Dans tous les cas, on peut déduire de ce rappel que le général LeMay est mort et qu’il n’a pas de successeur. Au contraire, les chefs militaires US paraissent extrêmement prudents dans ce domaine et prennent les avertissements russes très au sérieux, alors que LeMay, il y a soixante ans, ne songeait qu’à réaliser une provocation amenant les Russes à des actes justifiant la riposte massive de ses ICBM ‘Atlas’ et ‘Titan’, et de ses centaines de B-47 et B-52 se relayant dans les airs, chargés de bombes nucléaires, dans une ronde mortelle autour de l’URSS (voyez ‘Dr. Strangelove’, où le chef d’état-major de l’USAF, le Général ‘Buck’ Turgidson [George C. Scott] est largement inspiré de LeMay).

On peut tout de même noter que cette annulation du tir de l’ICBM, qui est sans aucun doute une décision autonome du Pentagone, si elle confirme une réelle autonomie des forces armées par rapport à un pouvoir civil devenu inexistant, si elle confirme l’état déplorable des forces nucléaires, montre par contre (par contraste complet avec LeMay, – lequel disposait d’une très forte supériorité sur l’URSS), une très réelle préoccupation des chefs militaires devant la situation actuelle ; eux, sans aucun doute, prennent au sérieux la décision de Poutine de mettre en alerte ses forces nucléaires.

**Consignes:**
a - Dressez la liste de tous les missiles et bombardiers que l'extrait attribue à LeMay.
b - Reproduisez le passage de l'extrait situé entre « On peut tout » et « ses forces nucléaires. », bornes incluses, en renommant « Pentagone » en « département de la Défense ».
Seul l'extrait doit servir de source.

Images avec points clés de pose
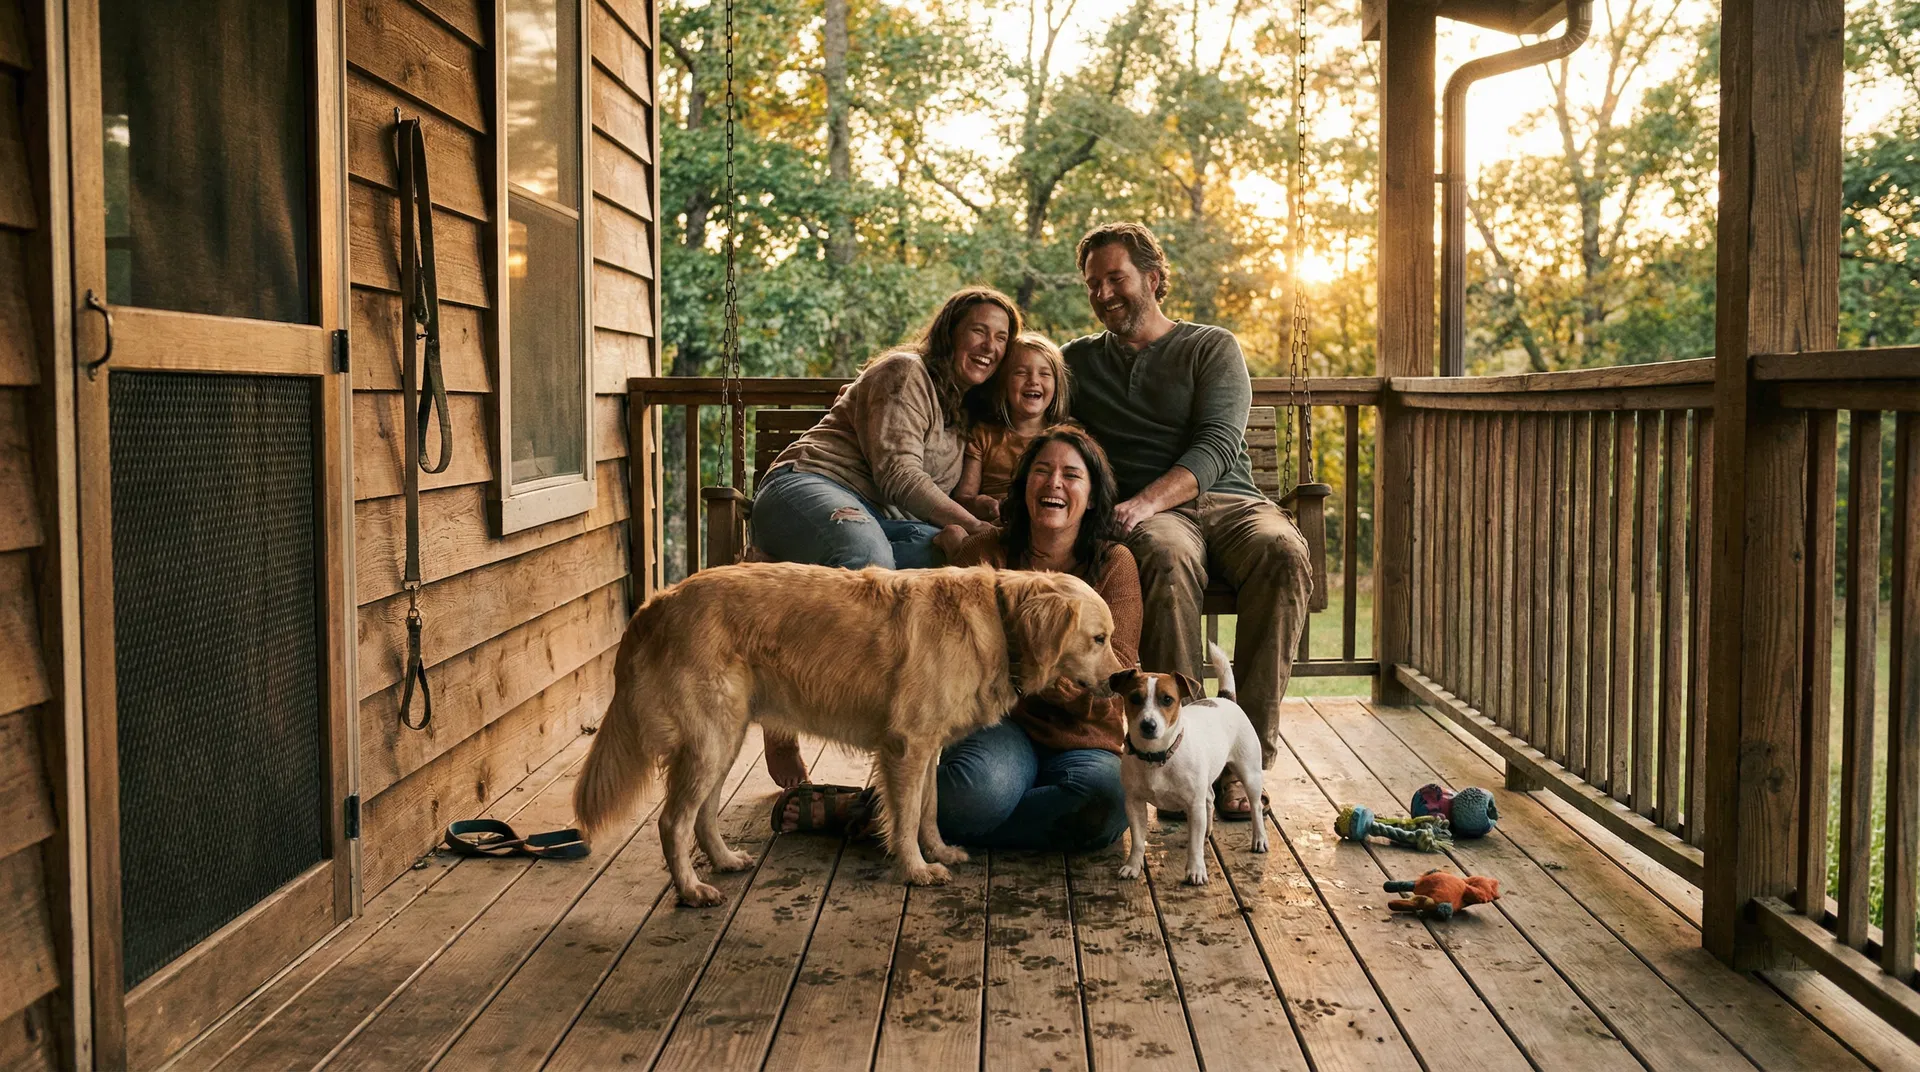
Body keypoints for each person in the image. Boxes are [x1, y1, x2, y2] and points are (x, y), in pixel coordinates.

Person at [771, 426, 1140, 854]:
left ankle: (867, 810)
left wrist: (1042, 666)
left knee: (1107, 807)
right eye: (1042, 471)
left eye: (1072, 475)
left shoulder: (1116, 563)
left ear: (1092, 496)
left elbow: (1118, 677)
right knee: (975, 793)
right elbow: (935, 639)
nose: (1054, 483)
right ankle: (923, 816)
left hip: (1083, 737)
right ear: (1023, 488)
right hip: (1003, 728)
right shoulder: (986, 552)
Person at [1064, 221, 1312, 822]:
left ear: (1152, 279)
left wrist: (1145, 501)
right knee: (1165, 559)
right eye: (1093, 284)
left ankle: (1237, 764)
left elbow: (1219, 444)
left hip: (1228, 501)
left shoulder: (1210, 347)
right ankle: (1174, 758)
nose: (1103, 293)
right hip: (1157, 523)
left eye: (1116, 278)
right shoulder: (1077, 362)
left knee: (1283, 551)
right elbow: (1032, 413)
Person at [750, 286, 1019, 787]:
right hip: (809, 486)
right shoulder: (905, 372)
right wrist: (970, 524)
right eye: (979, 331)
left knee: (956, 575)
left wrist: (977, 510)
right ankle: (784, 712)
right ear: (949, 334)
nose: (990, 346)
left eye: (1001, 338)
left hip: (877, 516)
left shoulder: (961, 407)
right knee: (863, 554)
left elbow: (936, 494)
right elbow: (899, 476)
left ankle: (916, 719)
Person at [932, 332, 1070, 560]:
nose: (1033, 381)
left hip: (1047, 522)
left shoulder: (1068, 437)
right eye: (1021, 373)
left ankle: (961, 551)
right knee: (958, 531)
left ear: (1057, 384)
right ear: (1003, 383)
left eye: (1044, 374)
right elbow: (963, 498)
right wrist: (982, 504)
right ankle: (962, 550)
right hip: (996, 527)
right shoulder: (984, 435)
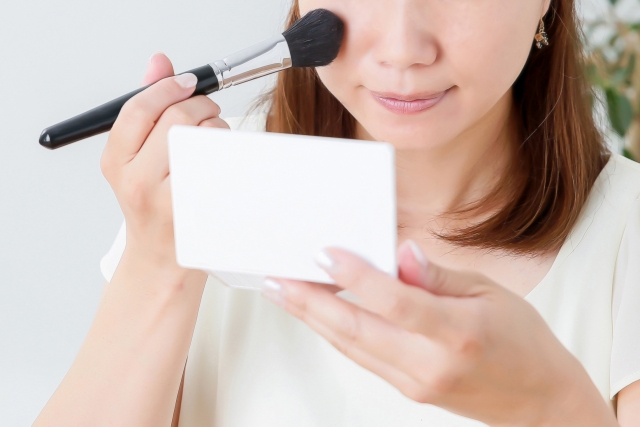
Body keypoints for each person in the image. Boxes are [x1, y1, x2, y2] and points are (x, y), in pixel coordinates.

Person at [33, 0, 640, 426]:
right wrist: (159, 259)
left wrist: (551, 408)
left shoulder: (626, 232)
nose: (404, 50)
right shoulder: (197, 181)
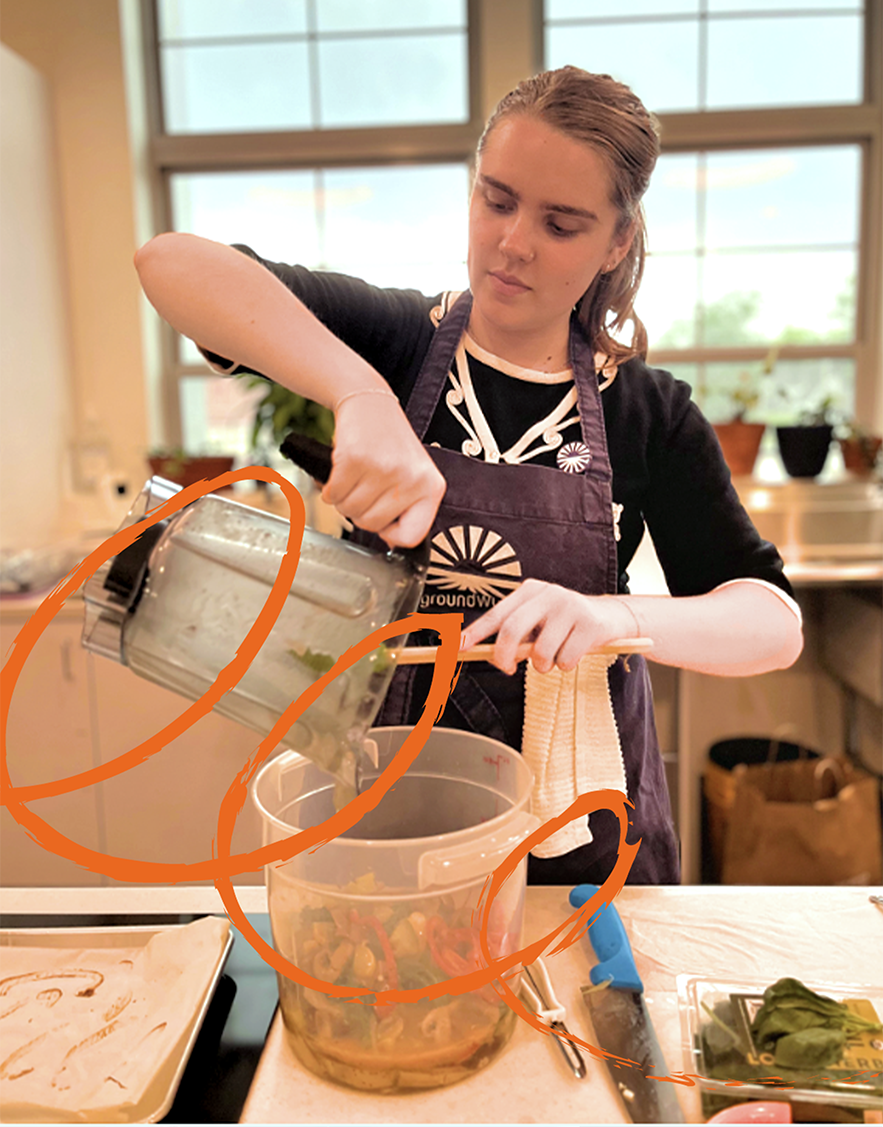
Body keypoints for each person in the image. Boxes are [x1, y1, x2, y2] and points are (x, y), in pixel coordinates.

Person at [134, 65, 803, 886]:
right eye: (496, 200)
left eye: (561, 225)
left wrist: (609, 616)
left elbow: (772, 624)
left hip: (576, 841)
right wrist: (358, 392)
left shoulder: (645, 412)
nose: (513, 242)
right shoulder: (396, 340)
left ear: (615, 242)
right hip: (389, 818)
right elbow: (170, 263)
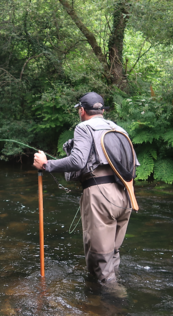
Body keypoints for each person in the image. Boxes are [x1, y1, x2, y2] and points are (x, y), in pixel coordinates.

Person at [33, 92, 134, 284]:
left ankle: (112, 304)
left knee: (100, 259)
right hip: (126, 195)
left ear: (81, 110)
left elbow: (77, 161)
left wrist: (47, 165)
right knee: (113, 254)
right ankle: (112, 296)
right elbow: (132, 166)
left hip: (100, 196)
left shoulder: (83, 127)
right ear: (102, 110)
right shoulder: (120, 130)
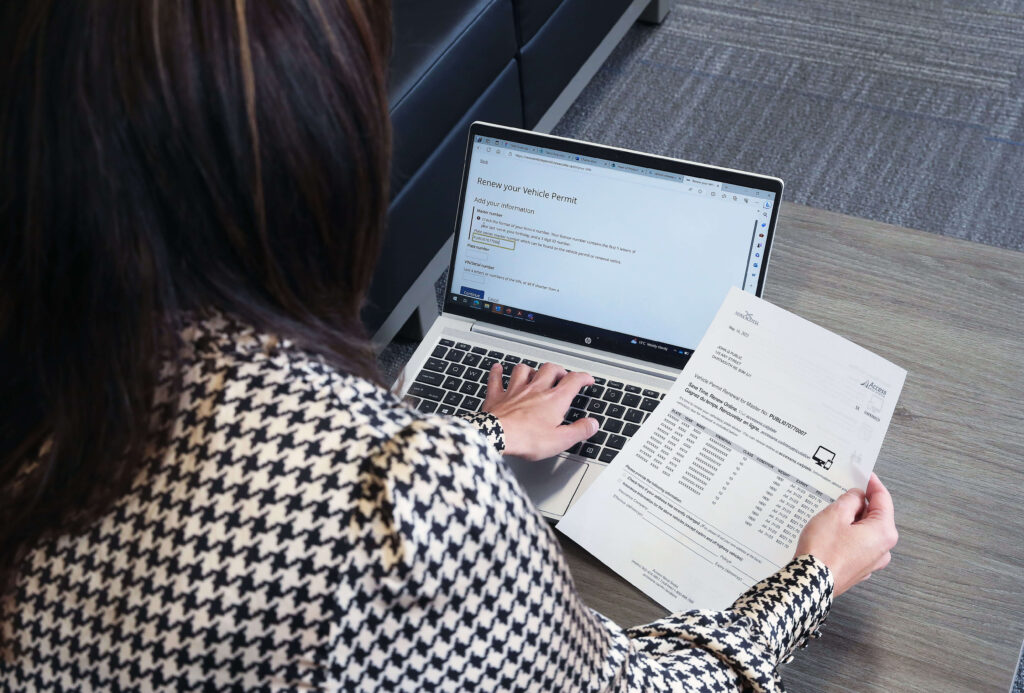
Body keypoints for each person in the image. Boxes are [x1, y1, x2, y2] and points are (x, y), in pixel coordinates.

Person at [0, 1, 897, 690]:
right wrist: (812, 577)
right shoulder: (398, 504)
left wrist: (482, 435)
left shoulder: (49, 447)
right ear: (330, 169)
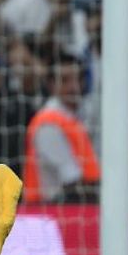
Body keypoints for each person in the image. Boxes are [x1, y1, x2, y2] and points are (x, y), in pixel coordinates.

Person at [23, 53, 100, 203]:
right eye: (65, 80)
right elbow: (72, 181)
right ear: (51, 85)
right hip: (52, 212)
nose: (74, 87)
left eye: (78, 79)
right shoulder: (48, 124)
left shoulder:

**Réponses:**
a -
- Atlas
- Titan
- B-47
- B-52

b -
On peut tout de même noter que cette annulation du tir de l’ICBM, qui est sans aucun doute une décision autonome du département de la Défense, si elle confirme une réelle autonomie des forces armées par rapport à un pouvoir civil devenu inexistant, si elle confirme l’état déplorable des forces nucléaires, montre par contre (par contraste complet avec LeMay, – lequel disposait d’une très forte supériorité sur l’URSS), une très réelle préoccupation des chefs militaires devant la situation actuelle ; eux, sans aucun doute, prennent au sérieux la décision de Poutine de mettre en alerte ses forces nucléaires.